- _Excerpted text_:
☆ ☆ ☆
The sieve of Eratosthenes is an ancient algorithm for finding all prime numbers up to any given limit.

Idea

1. Create a list of consecutive integers from 2 through n: (2, 3, 4, …, n).
2. Initially, let p equal 2, the smallest prime number.
3. Enumerate the multiples of p by counting in increments of p from 2p to n, and mark them in the list (these will be 2p, 3p, 4p, …; the p itself should not be marked).
4. Find the smallest number in the list greater than p that is not marked. If there was no such number, stop. Otherwise, let p now equal this new number (which is the next prime), and repeat from step 3.
5. When the algorithm terminates, the numbers remaining not marked in the list are all the primes below n.

Pseudocode

algorithm Sieve of Eratosthenes is
    input: an integer n > 1.
    output: all prime numbers from 2 through n.

    let A be an array of Boolean values, indexed by integers 2 to n,
    initially all set to true.
    
    for i = 2, 3, 4, ..., not exceeding \sqrt{n} do
        if A[i] is true
            for j = i^2, i^2+i, i^2+2i, i^2+3i, ..., not exceeding n do
                A[j] := false

    return all i such that A[i] is true.

Swift Implementation

func countPrimes(_ n: Int) -> Int {
	guard n > 2 else { return 0 }
	var isPrime = Array(repeating: true, count: n)
	
	var i = 2
	while i*i < n {
		defer { i += 1 }
		
		if !isPrime[i] { 
			continue 
		}
		
		var j = i*i
		while j < n {
			isPrime[j] = false
			j += i
		}
	}
	
	var count = 0
	for i in 2..<n {
		if isPrime[i] {
			count += 1
		}
	}
	return count
}

Segmented sieve

1. Divide the range 2 through n into segments of some size $\Delta ≤ \sqrt{n}$.
☆ ☆ ☆
- _Using the information_:
1. Summarize the text on the sieve of Eratosthenes in two sentences.
2. In the text on the sieve of Eratosthenes, what value is p given at the start, and why?
3. Retype the part of the text on the sieve of Eratosthenes that opens with the words containing "algorithm Sieve of" and closes with "A[i] is true.".

- _Input data_:
☆ ☆ ☆
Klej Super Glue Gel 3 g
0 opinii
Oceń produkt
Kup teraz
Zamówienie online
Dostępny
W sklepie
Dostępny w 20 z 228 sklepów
☆ ☆ ☆
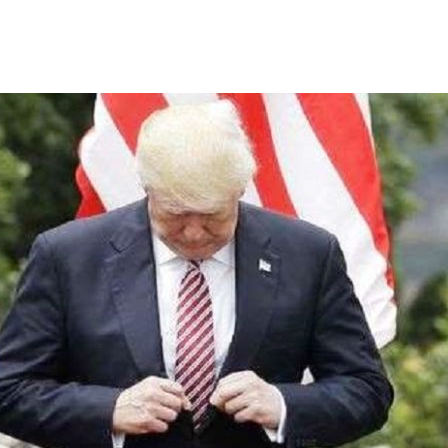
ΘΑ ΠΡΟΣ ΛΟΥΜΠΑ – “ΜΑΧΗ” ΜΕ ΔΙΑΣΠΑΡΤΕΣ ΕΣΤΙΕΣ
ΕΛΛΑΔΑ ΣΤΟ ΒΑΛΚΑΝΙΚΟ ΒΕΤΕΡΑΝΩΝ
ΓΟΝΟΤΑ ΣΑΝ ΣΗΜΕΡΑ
☆ ☆ ☆
- _Solutions to the exercise_:
1. The sieve of Eratosthenes is an ancient algorithm for finding all prime numbers up to any given limit. It starts from a list of consecutive integers from 2 through n and marks the multiples of each prime p in turn, beginning with 2 and moving to the smallest unmarked number greater than p, so that the numbers left unmarked at the end are the primes.

2. p starts at 2, the smallest prime number.

3.
algorithm Sieve of Eratosthenes is
    input: an integer n > 1.
    output: all prime numbers from 2 through n.

    let A be an array of Boolean values, indexed by integers 2 to n,
    initially all set to true.
    
    for i = 2, 3, 4, ..., not exceeding \sqrt{n} do
        if A[i] is true
            for j = i^2, i^2+i, i^2+2i, i^2+3i, ..., not exceeding n do
                A[j] := false

    return all i such that A[i] is true.